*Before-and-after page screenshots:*
══════
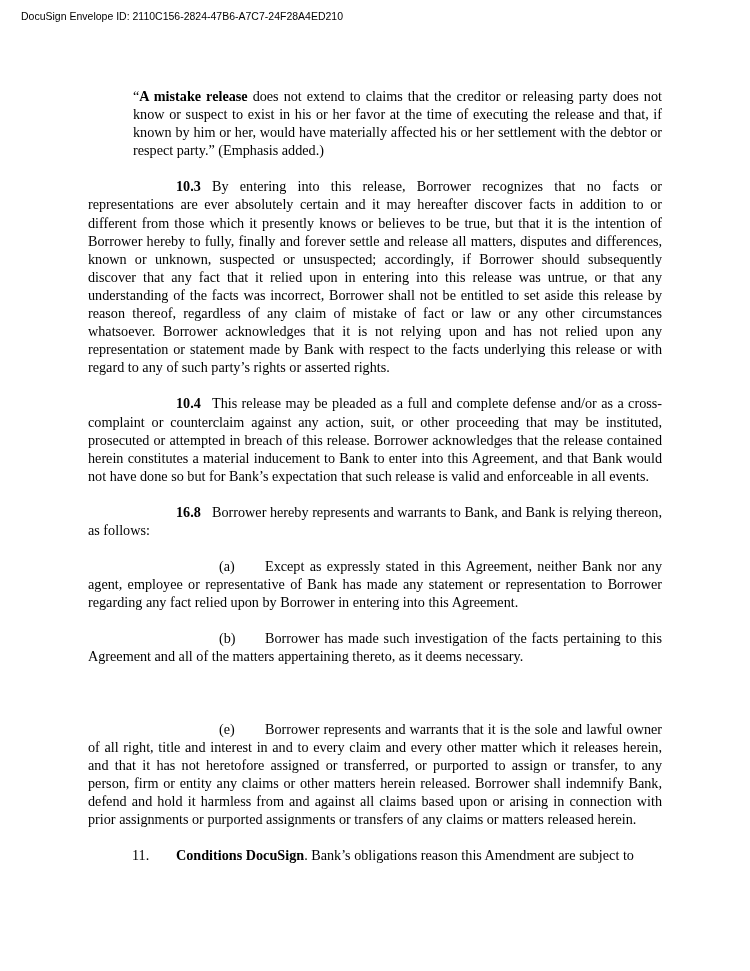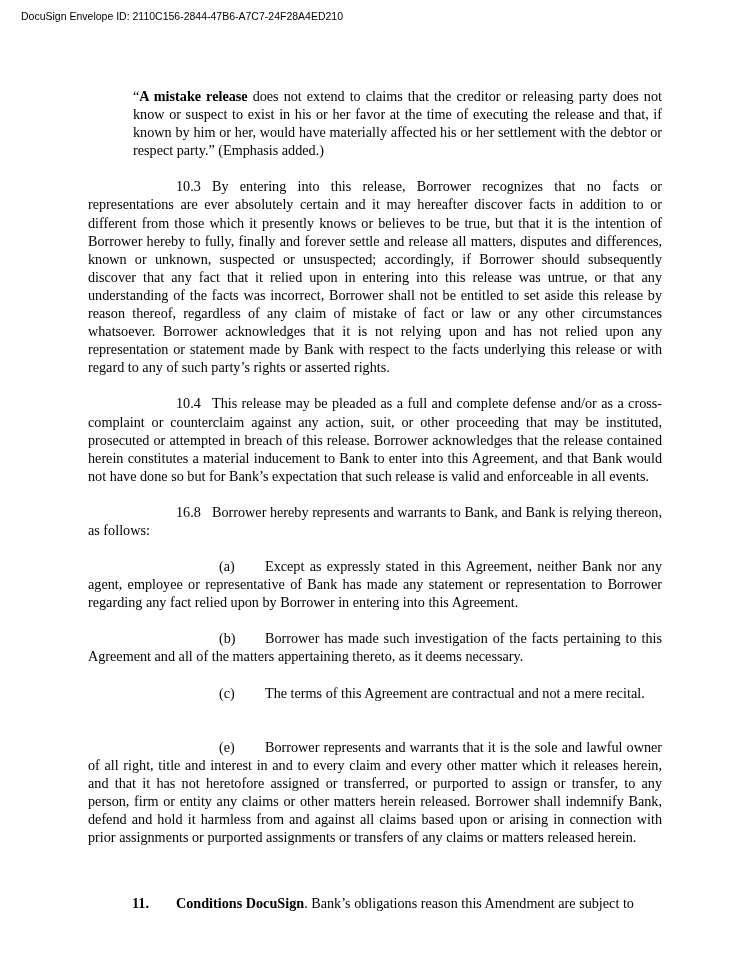--- a/index.html
+++ b/index.html
@@ -9,33 +9,33 @@
     font-family: "Liberation Sans", sans-serif; font-size: 10.5px; color: #000;
     white-space: nowrap;
   }
   .doc {
     position: absolute; left: 88px; top: 87px; width: 574px;
     font-family: "Liberation Serif", serif; font-size: 14.2px; line-height: 18.1px; color: #000;
   }
   .p { text-align: justify; margin: 0; }
   .gap { height: 18px; }
   .quote { margin-left: 45px; margin-right: 0; text-align: justify; }
-  .num { font-weight: normal; display: inline-block; }
+  .num { font-weight: bold; display: inline-block; }
   .ind1 { display: inline-block; width: 88px; }
   .secnum { display: inline-block; width: 36px; }
   .ind2 { display: inline-block; width: 131px; }
   .letter { display: inline-block; width: 46px; }
   .ind11 { display: inline-block; width: 44px; }
-  .s11 { display: inline-block; width: 44px; font-weight: bold; margin-top: 30px; }
+  .s11 { display: inline-block; width: 44px; font-weight: normal; }
   b { font-weight: bold; }
 </style>
 </head>
 <body>
 
-<div class="envelope">DocuSign Envelope ID: 2110C156-2844-47B6-A7C7-24F28A4ED210</div>
+<div class="envelope">DocuSign Envelope ID: 2110C156-2824-47B6-A7C7-24F28A4ED210</div>
 
 <div class="doc">
 
   <p class="p quote"><span>“</span><b>A mistake release</b><span> does not extend to claims that the creditor or releasing party does not know or suspect to exist in his or her favor at the time of executing the release and that, if known by him or her, would have materially affected his or her settlement with the debtor or respect party.” (Emphasis added.)</span></p>
 
   <div class="gap"></div>
 
   <p class="p"><span class="ind1"></span><span class="num secnum">10.3</span><span>By entering into this release, Borrower recognizes that no facts or representations are ever absolutely certain and it may hereafter discover facts in addition to or different from those which it presently knows or believes to be true, but that it is the intention of Borrower hereby to fully, finally and forever settle and release all matters, disputes and differences, known or unknown, suspected or unsuspected; accordingly, if Borrower should subsequently discover that any fact that it relied upon in entering into this release was untrue, or that any understanding of the facts was incorrect, Borrower shall not be entitled to set aside this release by reason thereof, regardless of any claim of mistake of fact or law or any other circumstances whatsoever.  Borrower acknowledges that it is not relying upon and has not relied upon any representation or statement made by Bank with respect to the facts underlying this release or with regard to any of such party’s rights or asserted rights.</span></p>
 
   <div class="gap"></div>
@@ -49,21 +49,20 @@
   <div class="gap"></div>
 
   <p class="p"><span class="ind2"></span><span class="letter">(a)</span><span>Except as expressly stated in this Agreement, neither Bank nor any agent, employee or representative of Bank has made any statement or representation to Borrower regarding any fact relied upon by Borrower in entering into this Agreement.</span></p>
 
   <div class="gap"></div>
 
   <p class="p"><span class="ind2"></span><span class="letter">(b)</span><span>Borrower has made such investigation of the facts pertaining to this Agreement and all of the matters appertaining thereto, as it deems necessary.</span></p>
 
   <div class="gap"></div>
 
-  <p class="p"><span class="ind2"></span><span class="letter">(c)</span><span>The terms of this Agreement are contractual and not a mere recital.</span></p>
 
   <div class="gap"></div>
 
 
   <div class="gap"></div>
 
   <p class="p"><span class="ind2"></span><span class="letter">(e)</span><span>Borrower represents and warrants that it is the sole and lawful owner of all right, title and interest in and to every claim and every other matter which it releases herein, and that it has not heretofore assigned or transferred, or purported to assign or transfer, to any person, firm or entity any claims or other matters herein released.  Borrower shall indemnify Bank, defend and hold it harmless from and against all claims based upon or arising in connection with prior assignments or purported assignments or transfers of any claims or matters released herein.</span></p>
 
   <div class="gap"></div>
══════
*WORK TO BE COMPLETED:* Transcribe all data precisely. Pictures are not copied.

*SOLUTION BELOW:*
--- a/index.html
+++ b/index.html
@@ -9,33 +9,33 @@
     font-family: "Liberation Sans", sans-serif; font-size: 10.5px; color: #000;
     white-space: nowrap;
   }
   .doc {
     position: absolute; left: 88px; top: 87px; width: 574px;
     font-family: "Liberation Serif", serif; font-size: 14.2px; line-height: 18.1px; color: #000;
   }
   .p { text-align: justify; margin: 0; }
   .gap { height: 18px; }
   .quote { margin-left: 45px; margin-right: 0; text-align: justify; }
-  .num { font-weight: normal; display: inline-block; }
+  .num { font-weight: bold; display: inline-block; }
   .ind1 { display: inline-block; width: 88px; }
   .secnum { display: inline-block; width: 36px; }
   .ind2 { display: inline-block; width: 131px; }
   .letter { display: inline-block; width: 46px; }
   .ind11 { display: inline-block; width: 44px; }
-  .s11 { display: inline-block; width: 44px; font-weight: bold; margin-top: 30px; }
+  .s11 { display: inline-block; width: 44px; font-weight: normal; }
   b { font-weight: bold; }
 </style>
 </head>
 <body>
 
-<div class="envelope">DocuSign Envelope ID: 2110C156-2844-47B6-A7C7-24F28A4ED210</div>
+<div class="envelope">DocuSign Envelope ID: 2110C156-2824-47B6-A7C7-24F28A4ED210</div>
 
 <div class="doc">
 
   <p class="p quote"><span>“</span><b>A mistake release</b><span> does not extend to claims that the creditor or releasing party does not know or suspect to exist in his or her favor at the time of executing the release and that, if known by him or her, would have materially affected his or her settlement with the debtor or respect party.” (Emphasis added.)</span></p>
 
   <div class="gap"></div>
 
   <p class="p"><span class="ind1"></span><span class="num secnum">10.3</span><span>By entering into this release, Borrower recognizes that no facts or representations are ever absolutely certain and it may hereafter discover facts in addition to or different from those which it presently knows or believes to be true, but that it is the intention of Borrower hereby to fully, finally and forever settle and release all matters, disputes and differences, known or unknown, suspected or unsuspected; accordingly, if Borrower should subsequently discover that any fact that it relied upon in entering into this release was untrue, or that any understanding of the facts was incorrect, Borrower shall not be entitled to set aside this release by reason thereof, regardless of any claim of mistake of fact or law or any other circumstances whatsoever.  Borrower acknowledges that it is not relying upon and has not relied upon any representation or statement made by Bank with respect to the facts underlying this release or with regard to any of such party’s rights or asserted rights.</span></p>
 
   <div class="gap"></div>
@@ -49,21 +49,20 @@
   <div class="gap"></div>
 
   <p class="p"><span class="ind2"></span><span class="letter">(a)</span><span>Except as expressly stated in this Agreement, neither Bank nor any agent, employee or representative of Bank has made any statement or representation to Borrower regarding any fact relied upon by Borrower in entering into this Agreement.</span></p>
 
   <div class="gap"></div>
 
   <p class="p"><span class="ind2"></span><span class="letter">(b)</span><span>Borrower has made such investigation of the facts pertaining to this Agreement and all of the matters appertaining thereto, as it deems necessary.</span></p>
 
   <div class="gap"></div>
 
-  <p class="p"><span class="ind2"></span><span class="letter">(c)</span><span>The terms of this Agreement are contractual and not a mere recital.</span></p>
 
   <div class="gap"></div>
 
 
   <div class="gap"></div>
 
   <p class="p"><span class="ind2"></span><span class="letter">(e)</span><span>Borrower represents and warrants that it is the sole and lawful owner of all right, title and interest in and to every claim and every other matter which it releases herein, and that it has not heretofore assigned or transferred, or purported to assign or transfer, to any person, firm or entity any claims or other matters herein released.  Borrower shall indemnify Bank, defend and hold it harmless from and against all claims based upon or arising in connection with prior assignments or purported assignments or transfers of any claims or matters released herein.</span></p>
 
   <div class="gap"></div>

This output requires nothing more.